Interface and Gateway Load Balancer endpoints per VPC 50 This is the combined quota for the maximum number of interface endpoints and Gateway Load Balancer endpoints in a VPC. To increase this quota, contact AWS Support.

VPC endpoint policy size

 20,480 characters (including white space) This quota cannot be increased.

The following maximum transmission unit (MTU) rules apply to traffic that passes through a VPC endpoint.

  • The maximum transmission unit (MTU) of a network connection is the size, in bytes, of the largest permissible packet that can be passed through the VPC endpoint. The larger the MTU, the more data that can be passed in a single packet. A VPC endpoint supports an MTU of 8500 bytes.

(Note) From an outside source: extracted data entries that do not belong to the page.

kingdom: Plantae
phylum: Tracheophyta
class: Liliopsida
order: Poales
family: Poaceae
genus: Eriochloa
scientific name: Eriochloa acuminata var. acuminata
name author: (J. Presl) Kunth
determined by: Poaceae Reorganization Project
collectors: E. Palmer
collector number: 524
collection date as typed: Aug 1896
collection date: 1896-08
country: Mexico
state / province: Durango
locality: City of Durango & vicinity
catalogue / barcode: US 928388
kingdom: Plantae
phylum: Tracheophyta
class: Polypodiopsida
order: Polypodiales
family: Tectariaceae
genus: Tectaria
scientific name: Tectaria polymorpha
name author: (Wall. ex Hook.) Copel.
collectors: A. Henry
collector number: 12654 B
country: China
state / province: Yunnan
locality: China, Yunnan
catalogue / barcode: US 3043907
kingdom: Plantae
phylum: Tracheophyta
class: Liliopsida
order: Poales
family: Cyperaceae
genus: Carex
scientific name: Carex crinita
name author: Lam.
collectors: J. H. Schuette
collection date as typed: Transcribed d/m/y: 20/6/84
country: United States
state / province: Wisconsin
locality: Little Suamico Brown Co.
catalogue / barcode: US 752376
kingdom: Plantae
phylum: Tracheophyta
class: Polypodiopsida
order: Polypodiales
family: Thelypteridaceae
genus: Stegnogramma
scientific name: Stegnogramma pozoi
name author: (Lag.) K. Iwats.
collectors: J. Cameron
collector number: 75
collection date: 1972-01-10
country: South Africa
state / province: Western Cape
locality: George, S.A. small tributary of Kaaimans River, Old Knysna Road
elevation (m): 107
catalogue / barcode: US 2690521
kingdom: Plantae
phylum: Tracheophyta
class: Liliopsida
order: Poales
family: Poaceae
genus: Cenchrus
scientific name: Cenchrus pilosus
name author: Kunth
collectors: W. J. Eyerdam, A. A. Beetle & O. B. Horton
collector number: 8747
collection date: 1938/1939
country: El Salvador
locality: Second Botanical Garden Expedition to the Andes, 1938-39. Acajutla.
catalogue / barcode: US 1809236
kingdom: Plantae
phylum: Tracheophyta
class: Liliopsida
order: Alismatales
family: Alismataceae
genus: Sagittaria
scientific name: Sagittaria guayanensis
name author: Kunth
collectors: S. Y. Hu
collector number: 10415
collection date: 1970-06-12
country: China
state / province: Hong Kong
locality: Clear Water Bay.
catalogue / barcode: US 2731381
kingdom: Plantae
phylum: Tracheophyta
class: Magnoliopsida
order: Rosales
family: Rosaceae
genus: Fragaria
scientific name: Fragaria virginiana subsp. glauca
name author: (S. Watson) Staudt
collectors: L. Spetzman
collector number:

  • Packets with a size larger than 8500 bytes that arrive at the VPC endpoint are dropped.

  • The VPC endpoint does not generate the FRAG_NEEDEDICMP packet, so Path MTU Discovery (PMTUD) is not supported.

  • The VPC endpoint enforces Maximum Segment Size (MSS) clamping for all packets. For more information, see RFC879.

AWS Site-to-Site VPN connections

For more information, see Site-to-Site VPN Quotas in the AWS Site-to-Site VPN User Guide.

VPC sharing

All standard VPC quotas apply to a shared VPC.

Resource Default Comments

Participant accounts per VPC

100

This is the quota for the number of distinct participant accounts that subnets in a VPC can be shared with. This is a per VPC quota and applies across all the subnets shared in a VPC. To increase this quota, contact AWS Support.

VPC owners can view the network interfaces and security groups that are attached to the participant resources. Therefore, AWS recommends that you paginate your DescribeSecurityGroups and DescribeNetworkInterfaces API calls before requesting an increase for this quota.

Subnets that can be shared with an account 100

This is the quota for maximum number of subnets that can be shared with an AWS account. To increase this quota contact AWS Support. AWS recommends that you paginate your DescribeSecurityGroups and DescribeSubnets API calls before requesting an increase for this quota.

Amazon EC2 API throttling

For information about Amazon EC2 throttling, see API Request Throttling in the Amazon EC2 API Reference.